Record set START

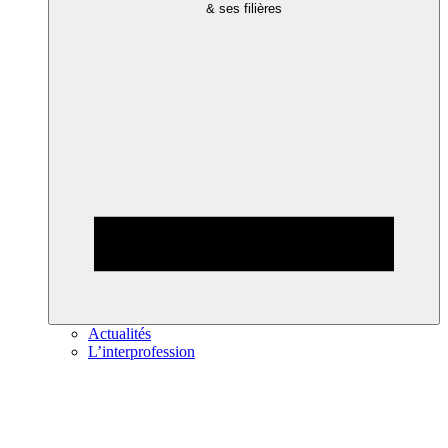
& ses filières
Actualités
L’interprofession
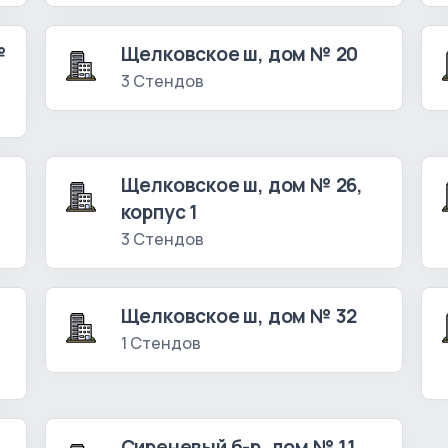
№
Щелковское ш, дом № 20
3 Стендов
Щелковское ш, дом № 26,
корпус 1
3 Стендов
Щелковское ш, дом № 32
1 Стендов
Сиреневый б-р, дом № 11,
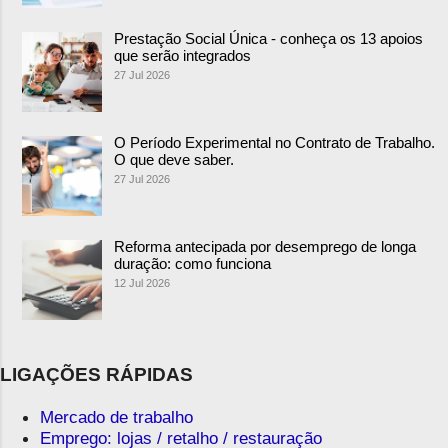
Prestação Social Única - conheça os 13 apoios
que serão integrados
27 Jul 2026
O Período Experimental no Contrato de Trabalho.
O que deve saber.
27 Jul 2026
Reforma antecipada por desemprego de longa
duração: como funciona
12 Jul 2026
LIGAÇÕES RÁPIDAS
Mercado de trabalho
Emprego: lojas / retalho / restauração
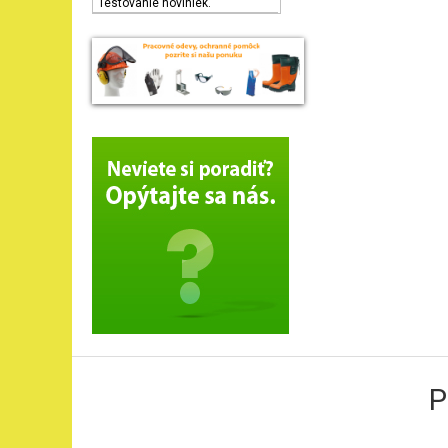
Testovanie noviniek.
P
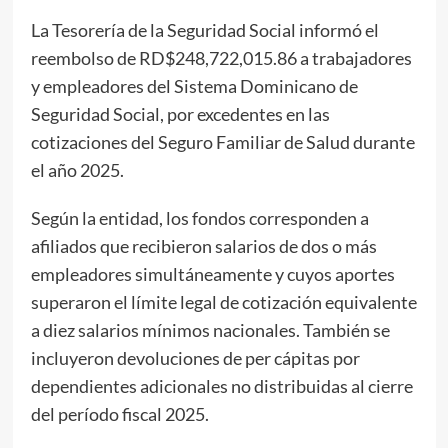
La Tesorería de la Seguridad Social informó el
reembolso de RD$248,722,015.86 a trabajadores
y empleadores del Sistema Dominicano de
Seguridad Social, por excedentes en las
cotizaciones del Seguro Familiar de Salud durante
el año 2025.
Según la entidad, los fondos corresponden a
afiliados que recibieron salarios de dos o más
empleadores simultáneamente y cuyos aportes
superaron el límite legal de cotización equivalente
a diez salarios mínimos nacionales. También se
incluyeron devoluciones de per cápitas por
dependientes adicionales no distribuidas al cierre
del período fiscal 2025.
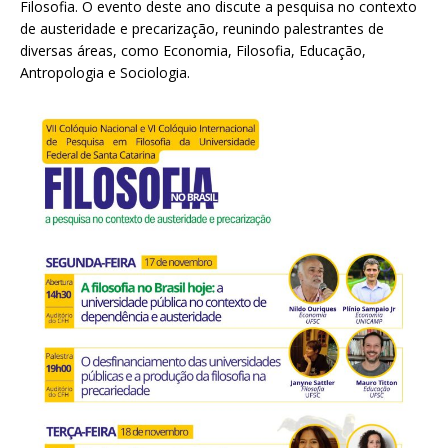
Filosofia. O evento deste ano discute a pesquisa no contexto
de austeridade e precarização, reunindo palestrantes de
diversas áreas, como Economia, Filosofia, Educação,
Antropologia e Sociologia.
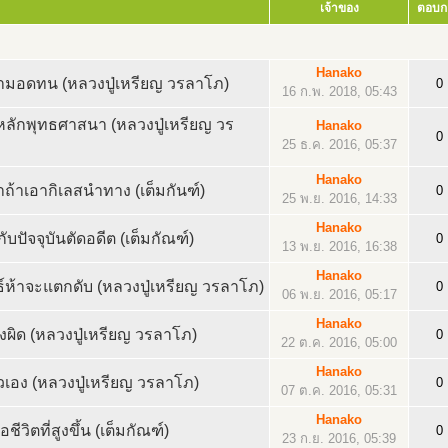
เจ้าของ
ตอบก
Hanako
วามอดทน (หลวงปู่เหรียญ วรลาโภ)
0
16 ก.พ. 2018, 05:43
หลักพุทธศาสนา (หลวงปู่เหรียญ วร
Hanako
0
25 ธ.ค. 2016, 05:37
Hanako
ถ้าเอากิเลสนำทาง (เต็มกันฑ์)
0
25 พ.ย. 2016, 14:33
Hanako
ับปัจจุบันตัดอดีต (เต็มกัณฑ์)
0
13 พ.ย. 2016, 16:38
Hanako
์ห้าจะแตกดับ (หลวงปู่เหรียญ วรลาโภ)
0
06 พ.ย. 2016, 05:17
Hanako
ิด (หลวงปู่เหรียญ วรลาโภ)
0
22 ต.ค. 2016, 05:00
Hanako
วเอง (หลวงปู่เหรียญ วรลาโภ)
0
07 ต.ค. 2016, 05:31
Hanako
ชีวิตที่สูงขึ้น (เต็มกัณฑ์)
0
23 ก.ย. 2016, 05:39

Record set END

**Exercise details**
Transcribe the records word for word, starting with the line that contains "Prestação Social Única - conheça os 13 apoios" and continuing through the end of the records, with both ends included. Leave the pictures out of the answer.

**Reply**
Prestação Social Única - conheça os 13 apoios
que serão integrados
27 Jul 2026
O Período Experimental no Contrato de Trabalho.
O que deve saber.
27 Jul 2026
Reforma antecipada por desemprego de longa
duração: como funciona
12 Jul 2026
LIGAÇÕES RÁPIDAS
Mercado de trabalho
Emprego: lojas / retalho / restauração
Testovanie noviniek.
P
La Tesorería de la Seguridad Social informó el
reembolso de RD$248,722,015.86 a trabajadores
y empleadores del Sistema Dominicano de
Seguridad Social, por excedentes en las
cotizaciones del Seguro Familiar de Salud durante
el año 2025.
Según la entidad, los fondos corresponden a
afiliados que recibieron salarios de dos o más
empleadores simultáneamente y cuyos aportes
superaron el límite legal de cotización equivalente
a diez salarios mínimos nacionales. También se
incluyeron devoluciones de per cápitas por
dependientes adicionales no distribuidas al cierre
del período fiscal 2025.
Filosofia. O evento deste ano discute a pesquisa no contexto
de austeridade e precarização, reunindo palestrantes de
diversas áreas, como Economia, Filosofia, Educação,
Antropologia e Sociologia.
เจ้าของ
ตอบก
Hanako
วามอดทน (หลวงปู่เหรียญ วรลาโภ)
0
16 ก.พ. 2018, 05:43
หลักพุทธศาสนา (หลวงปู่เหรียญ วร
Hanako
0
25 ธ.ค. 2016, 05:37
Hanako
ถ้าเอากิเลสนำทาง (เต็มกันฑ์)
0
25 พ.ย. 2016, 14:33
Hanako
ับปัจจุบันตัดอดีต (เต็มกัณฑ์)
0
13 พ.ย. 2016, 16:38
Hanako
์ห้าจะแตกดับ (หลวงปู่เหรียญ วรลาโภ)
0
06 พ.ย. 2016, 05:17
Hanako
ิด (หลวงปู่เหรียญ วรลาโภ)
0
22 ต.ค. 2016, 05:00
Hanako
วเอง (หลวงปู่เหรียญ วรลาโภ)
0
07 ต.ค. 2016, 05:31
Hanako
ชีวิตที่สูงขึ้น (เต็มกัณฑ์)
0
23 ก.ย. 2016, 05:39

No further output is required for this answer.